# 1/24 or 1/32 scale cars/truck



## Dreamtalker (Dec 27, 2007)

Okay am converting an old used pola Red Horse Saloon to a Firehouse. My question what size vehicle 1/24th or 1/32 most of my rolling stock is a little of USA - Bachman - Aristo. The opening in front of the building will be 4" W x 4.5" H found a couple of fire trucks on ebay and Amazon, just seems to confuse me even more...lol would just like to be close to scale! which is it the giant or goliath? 


Terry Bye
Broken Springs RR


----------



## CapeCodSteam (Jan 2, 2008)

If your trains are 1:29 I'd look for the 1:32 items


----------



## Mik (Jan 2, 2008)

What era? I used the Ertl 1926 Seagrave.... depending upon who you ask it's 1:27 or 1:30. It works well enough as a smaller unit in 1:24 And it was $5 at a yard sale. 









The fire station is a modified Piko Pleasantown store


----------



## San Juan (Jan 3, 2008)

I personally think 1:24 and 1:25 scale vehicles look best with Pola structures. 1:32 tends to look a little small with Pola . 1:32 works better with Piko structures.



Here are some photos that show 1:24 scaled vehicles in relation to Pola structures:


----------



## tj-lee (Jan 2, 2008)

Great pictures! 

Best, 
TJ


----------



## Dreamtalker (Dec 27, 2007)

You guys are great!!!! Pictures help alot, and all Great pictures at that! I did notice the size difference with the pola structure vs piko's. 
I intend to blend my era period from steam to dieisel. Am jealous San Juan of your station's I found an old third party Idaho Springs Station (brick red/ white trim) and keeping my eye out for a used Silverton Station(s) (yellow/brown trim) or new hidden on somebodys shelf...lol 
Comparrison photo's really helped!
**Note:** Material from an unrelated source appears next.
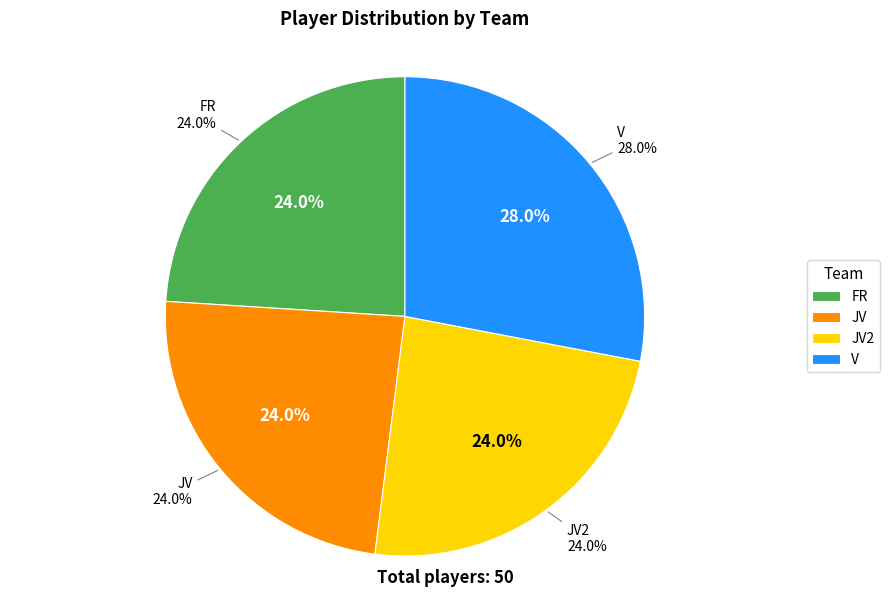

Combined, do V and JV account for over 50%?

Yes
Thanks .....Time to shop fire a new fire engine.


----------



## Mik (Jan 2, 2008)

I got a cheezy cheap 1/32 plastic modern one that somebody can have if they wanna pay postage. lol.


----------



## Dreamtalker (Dec 27, 2007)

Nothing cheezy here Mik.....Thanks for the offer but New one (diecast) will service my town...lol


----------



## Kevin K (Nov 3, 2009)

There are a lot of diecast vehicles in scale on this site. I was trying to find the right scale for you but I wasn't exactly sure what you are looking for. Take a look for yourself, things are kinda pricey. http://www.diecastmodelswholesale.com/servlet/the-ALL/keyword/fire/start/1/total/209/Categories


----------



## takevin (Apr 25, 2010)

I use 1/24 for my layout, think they work the best with pola.


----------